Identity Provider Requirements¶
The OAuth identity provider must be configured with a client that supports the client credentials grant. At minimum:
- Client type: Confidential (i.e. has a client secret)
- Grant type: Client credentials (
grant_type=client_credentials) - Audience: If the Kafka broker validates the
audclaim in the access token, the identity provider must include an audience mapper that adds the expected audience value to the token.
Example¶
In this example we will ingest messages from a Kafka topic and store them as nodes in the graph.
Preparation¶
For this example we will run Kafka locally. Because Kafka depends on ZooKeeper, we will start that too. Download Kafka, and extract the files to your local filesystem.
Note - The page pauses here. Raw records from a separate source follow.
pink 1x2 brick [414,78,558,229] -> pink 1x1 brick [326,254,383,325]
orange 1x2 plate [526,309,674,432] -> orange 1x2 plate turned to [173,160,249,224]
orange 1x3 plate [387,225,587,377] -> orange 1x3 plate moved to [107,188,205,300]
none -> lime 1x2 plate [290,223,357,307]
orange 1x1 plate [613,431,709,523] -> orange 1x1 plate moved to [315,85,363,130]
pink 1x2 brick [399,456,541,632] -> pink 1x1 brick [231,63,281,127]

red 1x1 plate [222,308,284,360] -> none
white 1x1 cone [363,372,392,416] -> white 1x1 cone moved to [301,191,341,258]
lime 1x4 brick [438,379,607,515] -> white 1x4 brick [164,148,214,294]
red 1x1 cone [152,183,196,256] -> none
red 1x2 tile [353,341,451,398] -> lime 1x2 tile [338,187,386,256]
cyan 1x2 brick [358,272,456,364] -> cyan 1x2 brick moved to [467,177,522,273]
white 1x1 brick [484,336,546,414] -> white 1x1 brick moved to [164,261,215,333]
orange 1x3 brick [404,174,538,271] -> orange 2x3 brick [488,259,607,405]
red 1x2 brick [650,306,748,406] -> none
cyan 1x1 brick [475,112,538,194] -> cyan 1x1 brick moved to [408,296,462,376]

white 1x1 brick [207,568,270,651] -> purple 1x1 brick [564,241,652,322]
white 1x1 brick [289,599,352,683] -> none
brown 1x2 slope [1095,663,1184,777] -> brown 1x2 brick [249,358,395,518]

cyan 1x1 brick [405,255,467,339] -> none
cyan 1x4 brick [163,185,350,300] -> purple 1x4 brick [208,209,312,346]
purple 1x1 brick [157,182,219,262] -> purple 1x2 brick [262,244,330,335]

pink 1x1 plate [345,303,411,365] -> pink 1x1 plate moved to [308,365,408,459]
Start each of ZooKeeper and Kafka in separate terminal sessions by running each of the following commands from the directory where you extracted Kafka.
bin/zookeeper-server-start.sh config/zookeeper.properties
bin/kafka-server-start.sh config/server.properties
With Kafka up and running, messages can be manually sent to the topic using the following command:
bin/kafka-console-producer.sh --bootstrap-server localhost:9092 --topic test-topic
>{"Message": "Hello, world."}
>^D
While kafka-console-producer.sh is running, messages are generated by inputting text followed by a new line. To end the program and stop generating messages, use Control-D.
Using a Recipe¶
The following is a simple Recipe that ingests each message from the Kafka topic as a node in the graph:
version: 1
title: Kafka Ingest
contributor: https://github.com/landon9720
summary: Ingest Kafka topic messages as graph nodes
description: Ingests each message in the Kafka topic "test-topic" as a graph node
ingestStreams:
- type: KafkaIngest
topics:
- test-topic
bootstrapServers: localhost:9092
format:
type: CypherJson
query: |-
MATCH (n)
WHERE id(n) = idFrom($that)
SET n = $that
standingQueries: [ ]
nodeAppearances: [ ]
quickQueries: [ ]
sampleQueries: [ ]
To run this Recipe, run Quine as follows:
❯ java -jar quine-1.10.0.jar -r kafka-ingest.yaml
Graph is ready
Running Recipe Kafka Ingest
Running Ingest Stream INGEST-1
Quine app web server available at http://localhost:8080
| => INGEST-1 status is running and ingested 0
Quine has downloaded the Recipe and begun execution. As shown above, use kafka-console-producer.sh to send a JSON record to the stream. Quine should immediately report that it has ingested the record.